My primary goal is to ensure that the transport is reliable without sending "real requests". That's something that is mentioned in the signalling rfc 8323: https://tools.ietf.org/html/rfc8323#section-5.4 .

Do you have any purposes on how to implement them without breaking the request/response semantics?

chrysn commented 5 years ago

So just to make sure I understand your particular setup:

Server --- Internet --- Local router --- Client
                          with NAT

where the local router closes connections even though they are perfectly alive.

Do you do role reversal? (I.e. does your server send requests to the client?) Do you have observations running? Do you have requests that take so long to respond to that the connection is closed between request and response? If neither: Why does it matter whether the connection stays on -- for latency? How do you determine how often to send pings?

As long as aiocoap has no support for pings (which I'm fully for adding and appreciative of patches, but would first like to understand the problem to solve), what I'd suggest is a GET to a short or non-existing resource (eg. ctx.request(Message(code=GET, uri=hostname), handle_blockwise=False)), if you need to ship something fast; but I'm confident we can get to the point of what we really need here with a few exchanges.

lcoudeville commented 5 years ago

Well actually I make a distinction between tcp and "coap" terms. I have a tcp client which acts as coap server and client over the same "coap context". I use a server context on both sides. (I've already described my setup in https://github.com/chrysn/aiocoap/pull/132)

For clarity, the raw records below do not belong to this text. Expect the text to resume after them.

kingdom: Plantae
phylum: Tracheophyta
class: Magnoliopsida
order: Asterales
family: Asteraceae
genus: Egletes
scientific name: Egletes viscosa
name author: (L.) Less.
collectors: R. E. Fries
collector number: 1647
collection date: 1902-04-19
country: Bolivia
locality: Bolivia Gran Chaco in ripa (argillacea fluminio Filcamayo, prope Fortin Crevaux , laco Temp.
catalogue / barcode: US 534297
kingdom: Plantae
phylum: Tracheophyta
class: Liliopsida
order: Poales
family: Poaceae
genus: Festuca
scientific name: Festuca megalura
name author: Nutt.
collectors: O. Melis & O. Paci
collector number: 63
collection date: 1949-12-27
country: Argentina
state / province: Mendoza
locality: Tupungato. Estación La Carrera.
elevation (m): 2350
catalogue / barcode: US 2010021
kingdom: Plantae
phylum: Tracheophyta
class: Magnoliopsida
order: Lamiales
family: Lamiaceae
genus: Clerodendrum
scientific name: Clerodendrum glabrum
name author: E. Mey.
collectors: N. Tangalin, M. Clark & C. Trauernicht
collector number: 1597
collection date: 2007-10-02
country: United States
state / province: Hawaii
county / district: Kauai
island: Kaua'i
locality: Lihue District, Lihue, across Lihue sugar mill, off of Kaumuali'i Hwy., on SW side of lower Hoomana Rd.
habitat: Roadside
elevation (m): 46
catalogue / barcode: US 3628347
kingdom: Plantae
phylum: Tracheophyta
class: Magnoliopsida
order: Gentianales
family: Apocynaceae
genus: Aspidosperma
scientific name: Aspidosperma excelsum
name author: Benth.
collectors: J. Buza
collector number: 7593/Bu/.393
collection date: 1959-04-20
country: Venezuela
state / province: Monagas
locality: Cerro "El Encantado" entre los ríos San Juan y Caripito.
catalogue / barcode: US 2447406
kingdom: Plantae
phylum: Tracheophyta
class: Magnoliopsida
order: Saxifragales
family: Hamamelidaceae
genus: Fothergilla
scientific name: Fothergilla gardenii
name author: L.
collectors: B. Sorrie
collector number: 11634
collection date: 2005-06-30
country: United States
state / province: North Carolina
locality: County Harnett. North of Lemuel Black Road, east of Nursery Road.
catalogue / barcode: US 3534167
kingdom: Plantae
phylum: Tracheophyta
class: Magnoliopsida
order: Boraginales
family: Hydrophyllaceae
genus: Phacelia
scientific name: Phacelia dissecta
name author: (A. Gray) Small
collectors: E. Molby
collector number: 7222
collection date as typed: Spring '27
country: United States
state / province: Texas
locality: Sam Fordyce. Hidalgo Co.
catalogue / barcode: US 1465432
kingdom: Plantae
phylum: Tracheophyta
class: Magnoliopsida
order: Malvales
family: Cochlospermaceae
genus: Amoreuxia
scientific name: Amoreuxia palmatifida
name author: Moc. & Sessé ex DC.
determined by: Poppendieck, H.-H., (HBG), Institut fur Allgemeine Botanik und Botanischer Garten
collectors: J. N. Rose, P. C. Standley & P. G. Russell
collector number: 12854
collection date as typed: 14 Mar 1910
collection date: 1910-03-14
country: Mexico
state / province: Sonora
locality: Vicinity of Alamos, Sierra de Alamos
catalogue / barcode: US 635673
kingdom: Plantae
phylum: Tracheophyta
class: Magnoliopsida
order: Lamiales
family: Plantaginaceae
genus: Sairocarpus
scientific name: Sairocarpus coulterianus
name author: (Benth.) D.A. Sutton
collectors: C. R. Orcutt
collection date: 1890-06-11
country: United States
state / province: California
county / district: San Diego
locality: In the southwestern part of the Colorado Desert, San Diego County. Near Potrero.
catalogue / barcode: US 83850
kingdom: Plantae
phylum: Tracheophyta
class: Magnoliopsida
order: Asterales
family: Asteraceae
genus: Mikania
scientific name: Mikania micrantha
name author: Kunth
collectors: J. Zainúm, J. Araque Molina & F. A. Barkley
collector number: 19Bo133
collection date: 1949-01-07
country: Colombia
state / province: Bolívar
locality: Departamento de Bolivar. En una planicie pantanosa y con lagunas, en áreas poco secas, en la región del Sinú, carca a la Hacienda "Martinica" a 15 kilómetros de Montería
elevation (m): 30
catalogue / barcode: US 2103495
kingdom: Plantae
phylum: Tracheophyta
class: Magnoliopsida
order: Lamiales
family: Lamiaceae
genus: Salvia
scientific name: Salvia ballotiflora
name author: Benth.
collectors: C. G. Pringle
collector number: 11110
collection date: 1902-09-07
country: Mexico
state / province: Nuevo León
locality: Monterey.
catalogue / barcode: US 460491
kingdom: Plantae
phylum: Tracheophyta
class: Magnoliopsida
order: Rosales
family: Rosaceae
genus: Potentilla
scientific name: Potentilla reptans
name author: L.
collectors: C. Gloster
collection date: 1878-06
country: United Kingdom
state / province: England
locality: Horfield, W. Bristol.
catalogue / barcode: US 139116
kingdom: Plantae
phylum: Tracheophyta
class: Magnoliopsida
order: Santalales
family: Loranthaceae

The tcp client, which is a coap client and server, connects to a tcp server which also acts as a coap client and server. So the connection that is initiated by the client can be used in both directions, the tcp "server" can make requests to the "tcp client" and reversed.

Without persistent connection the server can't make a request if the client is not connected. Except port forwarding is configured on the router and the possibly client address(es) are known on the server.

In tcp terms:
Server -- Internet -- NAT -- Client

Coap:

Server/Client -- Internet -- NAT -- Client/Server

I'm aware of the fact that I can send GET messages to an "empty" resource, but I don't want to generate unnecessary load on the coap server.